#### EXERCISE OBJECTIVE:
Up to the line containing "to local market", nothing is kept; from that line through the end of the data below, output every line exactly.

Dataset entries:
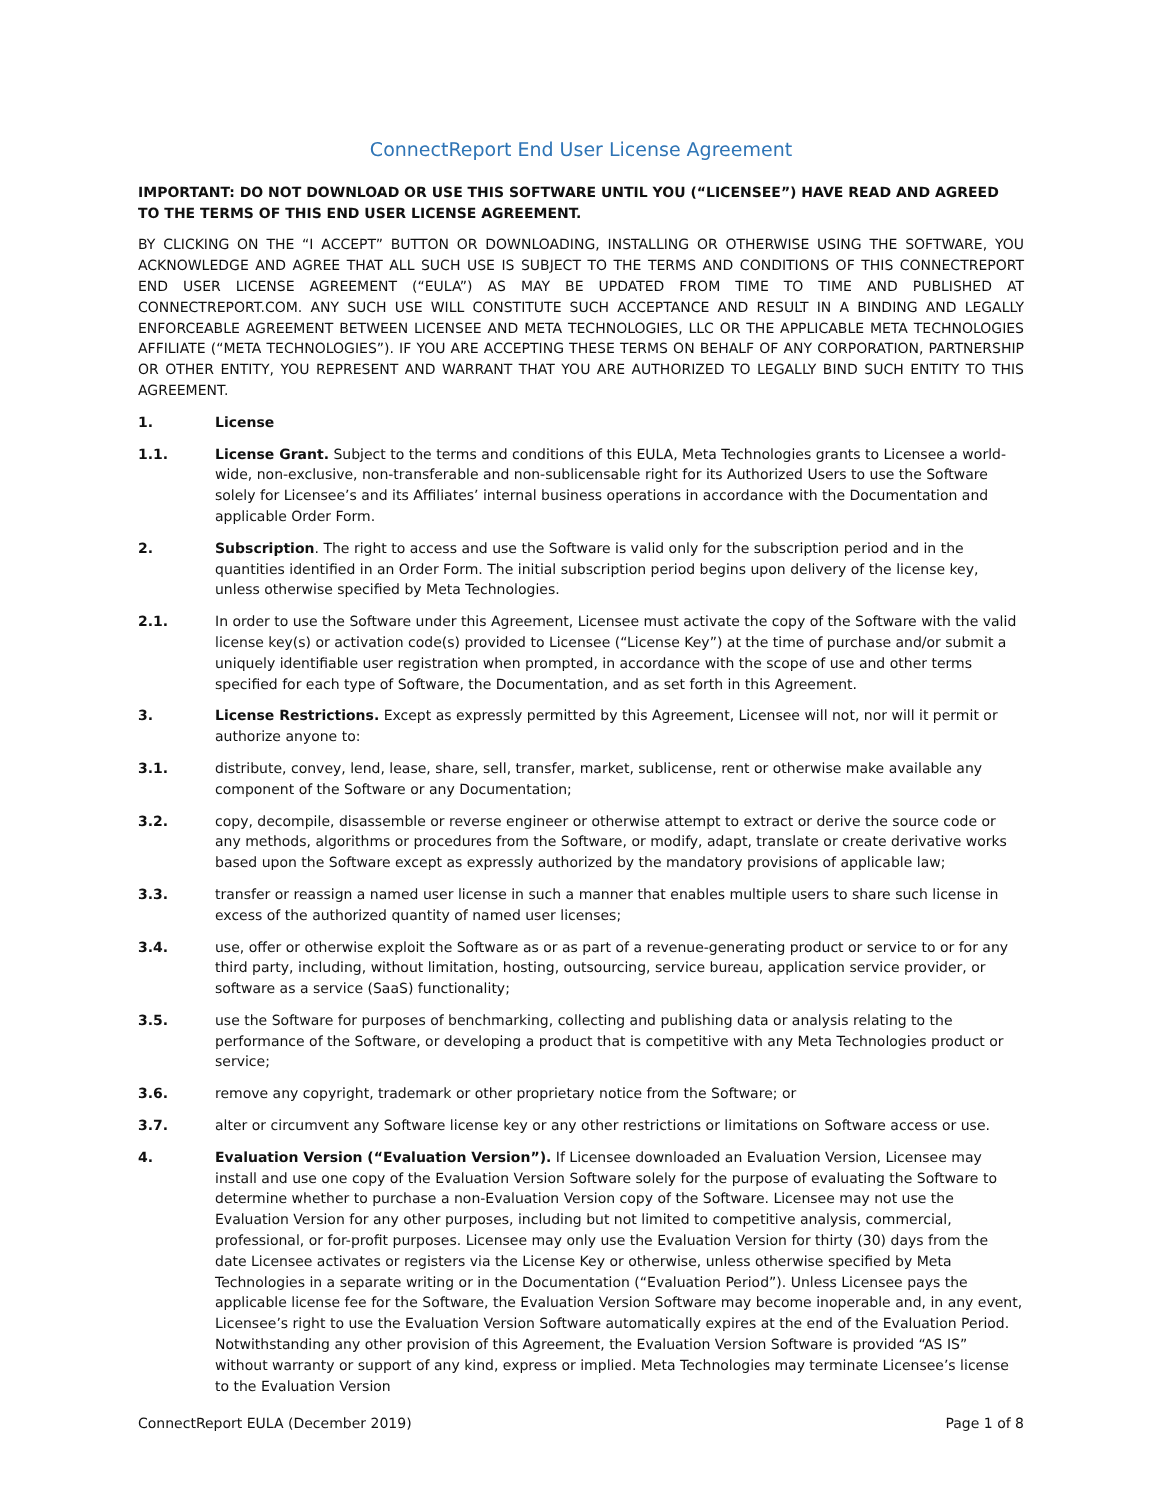ConnectReport End User License Agreement
IMPORTANT: DO NOT DOWNLOAD OR USE THIS SOFTWARE UNTIL YOU (“LICENSEE”) HAVE READ AND AGREED TO THE TERMS OF THIS END USER LICENSE AGREEMENT.
BY CLICKING ON THE “I ACCEPT” BUTTON OR DOWNLOADING, INSTALLING OR OTHERWISE USING THE SOFTWARE, YOU ACKNOWLEDGE AND AGREE THAT ALL SUCH USE IS SUBJECT TO THE TERMS AND CONDITIONS OF THIS CONNECTREPORT END USER LICENSE AGREEMENT (“EULA”) AS MAY BE UPDATED FROM TIME TO TIME AND PUBLISHED AT CONNECTREPORT.COM. ANY SUCH USE WILL CONSTITUTE SUCH ACCEPTANCE AND RESULT IN A BINDING AND LEGALLY ENFORCEABLE AGREEMENT BETWEEN LICENSEE AND META TECHNOLOGIES, LLC OR THE APPLICABLE META TECHNOLOGIES AFFILIATE (“META TECHNOLOGIES”). IF YOU ARE ACCEPTING THESE TERMS ON BEHALF OF ANY CORPORATION, PARTNERSHIP OR OTHER ENTITY, YOU REPRESENT AND WARRANT THAT YOU ARE AUTHORIZED TO LEGALLY BIND SUCH ENTITY TO THIS AGREEMENT.
1. License
1.1. License Grant. Subject to the terms and conditions of this EULA, Meta Technologies grants to Licensee a world-wide, non-exclusive, non-transferable and non-sublicensable right for its Authorized Users to use the Software solely for Licensee’s and its Affiliates’ internal business operations in accordance with the Documentation and applicable Order Form.
2. Subscription. The right to access and use the Software is valid only for the subscription period and in the quantities identified in an Order Form. The initial subscription period begins upon delivery of the license key, unless otherwise specified by Meta Technologies.
2.1. In order to use the Software under this Agreement, Licensee must activate the copy of the Software with the valid license key(s) or activation code(s) provided to Licensee (“License Key”) at the time of purchase and/or submit a uniquely identifiable user registration when prompted, in accordance with the scope of use and other terms specified for each type of Software, the Documentation, and as set forth in this Agreement.
3. License Restrictions. Except as expressly permitted by this Agreement, Licensee will not, nor will it permit or authorize anyone to:
3.1. distribute, convey, lend, lease, share, sell, transfer, market, sublicense, rent or otherwise make available any component of the Software or any Documentation;
3.2. copy, decompile, disassemble or reverse engineer or otherwise attempt to extract or derive the source code or any methods, algorithms or procedures from the Software, or modify, adapt, translate or create derivative works based upon the Software except as expressly authorized by the mandatory provisions of applicable law;
3.3. transfer or reassign a named user license in such a manner that enables multiple users to share such license in excess of the authorized quantity of named user licenses;
3.4. use, offer or otherwise exploit the Software as or as part of a revenue-generating product or service to or for any third party, including, without limitation, hosting, outsourcing, service bureau, application service provider, or software as a service (SaaS) functionality;
3.5. use the Software for purposes of benchmarking, collecting and publishing data or analysis relating to the performance of the Software, or developing a product that is competitive with any Meta Technologies product or service;
3.6. remove any copyright, trademark or other proprietary notice from the Software; or
3.7. alter or circumvent any Software license key or any other restrictions or limitations on Software access or use.
4. Evaluation Version (“Evaluation Version”). If Licensee downloaded an Evaluation Version, Licensee may install and use one copy of the Evaluation Version Software solely for the purpose of evaluating the Software to determine whether to purchase a non-Evaluation Version copy of the Software. Licensee may not use the Evaluation Version for any other purposes, including but not limited to competitive analysis, commercial, professional, or for-profit purposes. Licensee may only use the Evaluation Version for thirty (30) days from the date Licensee activates or registers via the License Key or otherwise, unless otherwise specified by Meta Technologies in a separate writing or in the Documentation (“Evaluation Period”). Unless Licensee pays the applicable license fee for the Software, the Evaluation Version Software may become inoperable and, in any event, Licensee’s right to use the Evaluation Version Software automatically expires at the end of the Evaluation Period. Notwithstanding any other provision of this Agreement, the Evaluation Version Software is provided “AS IS” without warranty or support of any kind, express or implied. Meta Technologies may terminate Licensee’s license to the Evaluation Version
ConnectReport EULA (December 2019) Page 1 of 8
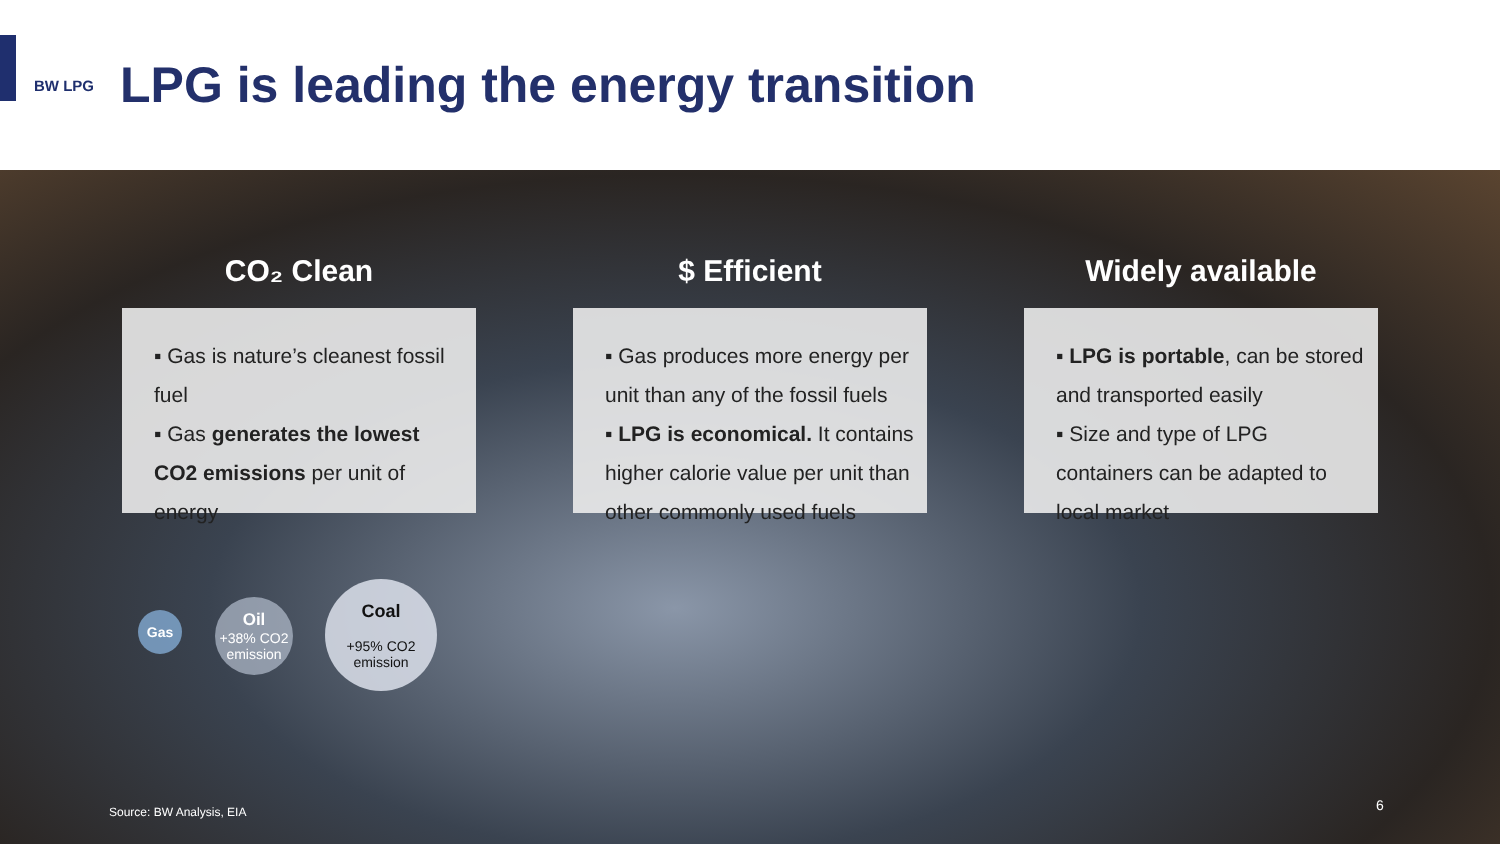BW LPG
LPG is leading the energy transition
CO₂ Clean
▪ Gas is nature’s cleanest fossil fuel
▪ Gas generates the lowest CO2 emissions per unit of energy
$ Efficient
▪ Gas produces more energy per unit than any of the fossil fuels
▪ LPG is economical. It contains higher calorie value per unit than other commonly used fuels
Widely available
▪ LPG is portable, can be stored and transported easily
▪ Size and type of LPG containers can be adapted to local market
Gas
Oil
+38% CO2 emission
Coal
+95% CO2 emission
Source: BW Analysis, EIA 6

#### FINISHED TASK:
▪ Size and type of LPG containers can be adapted to local market
Gas
Oil
+38% CO2 emission
Coal
+95% CO2 emission
Source: BW Analysis, EIA 6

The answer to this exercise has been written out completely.